DOMINGO XXVII DEL TIEMPO ORDINARIO. CICLO C (Hab 1,2-3; 2,2-4; Sal 94, 1-2.6-9; 2Tim 1,6-8.13-14; Lc 17,5-10)
Cuanto más cerca estamos de Jesús más experimentamos la distancia que
nos separa de él: la distancia entre su corazón limpio y acogedor y el nuestro
lleno de recelos y prejuicios, la distancia entre su libertad y entrega y
nuestras ataduras y egoísmos, la distancia entre su alegría y gratitud y
nuestra continua melancolía y queja. Y no es extraño que desesperemos de
coincidir con él. Sin embargo, esta coincidencia es el destino de nuestra vida
pues su vida es el hogar y la forma que Dios ha pensado para nosotros.

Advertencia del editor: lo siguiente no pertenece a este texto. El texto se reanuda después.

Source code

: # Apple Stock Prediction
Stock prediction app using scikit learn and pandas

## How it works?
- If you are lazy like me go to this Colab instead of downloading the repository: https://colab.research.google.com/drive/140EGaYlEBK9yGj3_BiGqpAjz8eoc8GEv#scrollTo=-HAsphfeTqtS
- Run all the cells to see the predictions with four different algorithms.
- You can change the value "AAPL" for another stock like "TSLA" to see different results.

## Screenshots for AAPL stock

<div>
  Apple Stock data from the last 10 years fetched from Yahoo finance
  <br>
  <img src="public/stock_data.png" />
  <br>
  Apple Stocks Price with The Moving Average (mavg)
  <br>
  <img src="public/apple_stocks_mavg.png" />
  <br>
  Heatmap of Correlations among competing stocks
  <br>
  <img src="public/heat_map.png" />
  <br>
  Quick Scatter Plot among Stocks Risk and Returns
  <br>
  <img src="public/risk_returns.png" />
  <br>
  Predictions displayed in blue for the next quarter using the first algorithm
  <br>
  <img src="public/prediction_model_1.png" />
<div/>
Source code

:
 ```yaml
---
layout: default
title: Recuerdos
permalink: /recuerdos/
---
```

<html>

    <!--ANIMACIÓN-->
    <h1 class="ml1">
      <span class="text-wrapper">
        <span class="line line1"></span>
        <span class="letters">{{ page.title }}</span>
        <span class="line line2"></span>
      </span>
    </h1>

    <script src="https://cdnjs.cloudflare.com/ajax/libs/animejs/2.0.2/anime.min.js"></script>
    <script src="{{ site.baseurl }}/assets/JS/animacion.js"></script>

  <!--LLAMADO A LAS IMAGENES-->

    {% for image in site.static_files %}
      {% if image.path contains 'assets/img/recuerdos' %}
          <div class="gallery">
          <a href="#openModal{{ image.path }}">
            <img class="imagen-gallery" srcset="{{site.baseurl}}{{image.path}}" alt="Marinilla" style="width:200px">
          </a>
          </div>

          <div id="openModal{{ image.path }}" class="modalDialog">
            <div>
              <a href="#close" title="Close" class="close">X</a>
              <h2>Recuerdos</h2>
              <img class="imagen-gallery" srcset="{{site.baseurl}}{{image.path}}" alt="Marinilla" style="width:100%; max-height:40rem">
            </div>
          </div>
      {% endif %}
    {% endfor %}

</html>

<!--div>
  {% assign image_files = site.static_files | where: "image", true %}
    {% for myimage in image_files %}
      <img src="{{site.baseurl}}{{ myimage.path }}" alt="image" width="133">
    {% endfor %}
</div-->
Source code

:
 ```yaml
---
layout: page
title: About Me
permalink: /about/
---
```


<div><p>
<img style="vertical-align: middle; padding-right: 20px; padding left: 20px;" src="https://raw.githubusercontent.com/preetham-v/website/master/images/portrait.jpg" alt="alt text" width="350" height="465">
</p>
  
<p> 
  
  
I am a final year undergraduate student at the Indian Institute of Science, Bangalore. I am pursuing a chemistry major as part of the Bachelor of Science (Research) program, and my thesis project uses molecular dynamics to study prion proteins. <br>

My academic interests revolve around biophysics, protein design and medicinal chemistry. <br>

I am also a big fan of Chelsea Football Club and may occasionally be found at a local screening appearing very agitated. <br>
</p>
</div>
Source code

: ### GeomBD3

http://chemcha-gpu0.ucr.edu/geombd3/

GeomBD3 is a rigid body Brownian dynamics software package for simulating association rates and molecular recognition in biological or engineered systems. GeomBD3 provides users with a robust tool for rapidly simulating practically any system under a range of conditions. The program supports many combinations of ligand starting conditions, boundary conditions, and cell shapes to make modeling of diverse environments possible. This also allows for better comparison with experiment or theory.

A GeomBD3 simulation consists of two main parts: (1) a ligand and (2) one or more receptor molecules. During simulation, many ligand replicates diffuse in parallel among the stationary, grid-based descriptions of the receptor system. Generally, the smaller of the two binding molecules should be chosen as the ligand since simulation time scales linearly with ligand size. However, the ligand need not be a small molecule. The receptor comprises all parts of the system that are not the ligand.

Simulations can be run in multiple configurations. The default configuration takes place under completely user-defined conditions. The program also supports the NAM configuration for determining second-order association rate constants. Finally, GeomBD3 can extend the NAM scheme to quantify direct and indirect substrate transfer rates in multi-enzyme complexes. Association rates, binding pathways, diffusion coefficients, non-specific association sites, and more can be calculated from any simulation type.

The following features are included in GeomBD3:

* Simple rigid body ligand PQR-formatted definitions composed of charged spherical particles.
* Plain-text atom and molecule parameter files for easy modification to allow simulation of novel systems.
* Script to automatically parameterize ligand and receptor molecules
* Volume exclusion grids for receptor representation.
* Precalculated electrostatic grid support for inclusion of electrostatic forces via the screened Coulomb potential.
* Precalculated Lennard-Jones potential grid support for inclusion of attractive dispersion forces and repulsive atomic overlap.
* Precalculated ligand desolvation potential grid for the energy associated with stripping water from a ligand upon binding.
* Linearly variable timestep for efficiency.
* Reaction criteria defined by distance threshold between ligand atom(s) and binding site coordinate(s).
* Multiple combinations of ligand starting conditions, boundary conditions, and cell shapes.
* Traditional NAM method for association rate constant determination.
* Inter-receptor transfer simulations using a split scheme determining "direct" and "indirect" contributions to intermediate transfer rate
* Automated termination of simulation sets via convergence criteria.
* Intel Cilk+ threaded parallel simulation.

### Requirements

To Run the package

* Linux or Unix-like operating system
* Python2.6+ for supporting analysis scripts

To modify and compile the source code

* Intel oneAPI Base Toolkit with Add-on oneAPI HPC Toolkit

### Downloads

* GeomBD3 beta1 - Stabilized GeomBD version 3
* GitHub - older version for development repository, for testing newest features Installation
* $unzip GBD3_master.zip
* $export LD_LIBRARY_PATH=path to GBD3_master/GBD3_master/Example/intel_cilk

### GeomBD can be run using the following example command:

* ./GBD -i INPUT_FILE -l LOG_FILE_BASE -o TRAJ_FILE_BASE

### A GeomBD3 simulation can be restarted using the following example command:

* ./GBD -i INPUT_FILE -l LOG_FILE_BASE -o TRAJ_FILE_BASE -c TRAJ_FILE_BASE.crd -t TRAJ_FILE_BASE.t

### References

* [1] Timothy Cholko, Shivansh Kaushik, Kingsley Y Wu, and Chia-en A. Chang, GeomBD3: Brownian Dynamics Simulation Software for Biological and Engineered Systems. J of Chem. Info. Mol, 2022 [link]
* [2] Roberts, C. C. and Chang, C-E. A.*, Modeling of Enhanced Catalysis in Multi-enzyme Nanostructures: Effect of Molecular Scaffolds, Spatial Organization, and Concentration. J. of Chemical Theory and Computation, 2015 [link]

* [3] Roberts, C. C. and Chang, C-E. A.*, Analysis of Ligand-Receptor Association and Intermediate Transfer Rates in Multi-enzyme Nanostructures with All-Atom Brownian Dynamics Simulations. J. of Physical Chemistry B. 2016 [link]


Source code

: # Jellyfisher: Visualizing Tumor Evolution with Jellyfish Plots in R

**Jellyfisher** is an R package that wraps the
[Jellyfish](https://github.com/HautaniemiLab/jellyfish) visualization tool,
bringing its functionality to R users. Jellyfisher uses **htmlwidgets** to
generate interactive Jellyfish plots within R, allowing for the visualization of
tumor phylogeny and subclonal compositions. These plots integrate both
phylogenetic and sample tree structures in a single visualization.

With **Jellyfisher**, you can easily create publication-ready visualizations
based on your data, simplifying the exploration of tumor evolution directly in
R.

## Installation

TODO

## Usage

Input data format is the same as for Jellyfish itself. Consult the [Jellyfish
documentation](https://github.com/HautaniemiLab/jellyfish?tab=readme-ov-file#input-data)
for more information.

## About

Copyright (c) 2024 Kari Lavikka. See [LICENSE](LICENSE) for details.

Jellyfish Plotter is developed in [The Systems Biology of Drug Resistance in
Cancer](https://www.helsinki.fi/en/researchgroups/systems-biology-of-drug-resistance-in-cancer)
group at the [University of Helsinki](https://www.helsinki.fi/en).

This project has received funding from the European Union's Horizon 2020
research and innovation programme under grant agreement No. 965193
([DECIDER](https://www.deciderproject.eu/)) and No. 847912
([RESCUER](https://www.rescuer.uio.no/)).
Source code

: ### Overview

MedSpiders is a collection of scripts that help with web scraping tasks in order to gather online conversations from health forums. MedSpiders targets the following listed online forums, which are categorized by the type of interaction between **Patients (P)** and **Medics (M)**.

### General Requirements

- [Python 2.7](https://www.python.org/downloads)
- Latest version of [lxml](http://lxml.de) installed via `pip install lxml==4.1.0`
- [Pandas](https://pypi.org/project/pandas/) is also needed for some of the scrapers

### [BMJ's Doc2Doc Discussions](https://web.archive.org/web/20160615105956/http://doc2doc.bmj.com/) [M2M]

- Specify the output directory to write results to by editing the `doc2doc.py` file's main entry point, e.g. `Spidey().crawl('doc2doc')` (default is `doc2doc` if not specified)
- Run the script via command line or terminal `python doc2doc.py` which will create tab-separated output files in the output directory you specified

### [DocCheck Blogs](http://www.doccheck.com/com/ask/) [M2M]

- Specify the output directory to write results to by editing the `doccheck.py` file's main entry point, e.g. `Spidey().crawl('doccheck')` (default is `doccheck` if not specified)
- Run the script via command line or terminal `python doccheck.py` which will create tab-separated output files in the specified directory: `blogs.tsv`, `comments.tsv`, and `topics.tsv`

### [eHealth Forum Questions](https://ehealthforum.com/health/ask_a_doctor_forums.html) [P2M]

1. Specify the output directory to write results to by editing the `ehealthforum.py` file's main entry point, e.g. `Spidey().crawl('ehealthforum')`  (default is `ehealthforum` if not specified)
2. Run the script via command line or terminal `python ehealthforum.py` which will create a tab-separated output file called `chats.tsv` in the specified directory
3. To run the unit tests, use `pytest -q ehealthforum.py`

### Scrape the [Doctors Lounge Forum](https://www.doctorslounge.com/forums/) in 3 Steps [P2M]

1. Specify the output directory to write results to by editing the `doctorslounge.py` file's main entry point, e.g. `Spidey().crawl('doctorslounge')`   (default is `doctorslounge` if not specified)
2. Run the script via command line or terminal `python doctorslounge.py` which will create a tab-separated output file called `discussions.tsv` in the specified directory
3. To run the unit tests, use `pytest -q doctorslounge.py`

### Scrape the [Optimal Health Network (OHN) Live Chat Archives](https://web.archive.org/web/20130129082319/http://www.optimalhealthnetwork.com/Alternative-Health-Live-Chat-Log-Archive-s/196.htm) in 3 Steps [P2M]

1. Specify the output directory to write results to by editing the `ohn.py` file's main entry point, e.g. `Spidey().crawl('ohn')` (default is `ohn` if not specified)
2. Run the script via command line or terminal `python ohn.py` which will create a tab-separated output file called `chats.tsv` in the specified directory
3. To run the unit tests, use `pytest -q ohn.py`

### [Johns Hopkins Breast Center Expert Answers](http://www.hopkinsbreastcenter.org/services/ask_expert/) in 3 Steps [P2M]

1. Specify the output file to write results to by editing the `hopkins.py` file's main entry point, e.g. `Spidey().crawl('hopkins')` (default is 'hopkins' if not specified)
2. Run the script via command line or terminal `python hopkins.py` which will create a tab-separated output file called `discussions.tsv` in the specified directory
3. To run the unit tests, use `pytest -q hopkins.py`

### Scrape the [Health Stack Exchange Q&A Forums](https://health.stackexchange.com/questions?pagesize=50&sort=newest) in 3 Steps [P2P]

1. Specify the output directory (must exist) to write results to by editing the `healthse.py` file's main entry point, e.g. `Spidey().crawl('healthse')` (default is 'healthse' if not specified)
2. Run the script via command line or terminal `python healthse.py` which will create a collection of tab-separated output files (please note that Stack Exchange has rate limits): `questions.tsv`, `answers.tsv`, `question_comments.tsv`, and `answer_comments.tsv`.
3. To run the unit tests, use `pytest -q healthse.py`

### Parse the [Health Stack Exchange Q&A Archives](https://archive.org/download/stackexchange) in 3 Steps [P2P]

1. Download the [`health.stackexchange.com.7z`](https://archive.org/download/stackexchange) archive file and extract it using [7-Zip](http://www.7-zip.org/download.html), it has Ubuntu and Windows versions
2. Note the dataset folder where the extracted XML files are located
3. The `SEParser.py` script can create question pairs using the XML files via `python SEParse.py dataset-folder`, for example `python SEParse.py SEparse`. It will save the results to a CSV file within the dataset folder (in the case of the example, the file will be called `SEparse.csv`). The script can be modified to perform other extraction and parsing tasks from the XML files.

Por eso, es necesario que pidamos fe, no solo fe en Dios, sino fe en
la obra de Dios en nosotros. Que pidamos al Señor confiar en que Él puede hacer
en nosotros y con nosotros obras grandes. Esta fe, con forma de un grano de
mostaza, haría que se ensanchara nuestra pequeñez hasta hacerse un espacio
acogedor para los que se encuentren con nosotros, como apunta Jesús al hablar
de la semilla de mostaza convertida en un árbol donde pueden anidar toda clase
de pájaros.
Y este es el verdadero milagro que se realiza en la fe: arrancarnos de
nuestros miedos y seguridades y plantarnos en el mar tempestuoso de la vida
como suelo firme para los que en un momento determinado apenas pueden
sostenerse, como fuentes de aliento para los sedientos de vida, como presencia
mullida para los huérfanos de afecto.
La verdadera fe es la que, impulsada por el Espíritu de Jesús, se atreve a gritar hacia el interior de uno mismo: “Arráncate de raíz y, con Cristo, arrójate al mundo sin miedo”.
Si esto es así, se entiende que todo discípulo se dirija al Señor diciendo: “Auméntanos la fe”.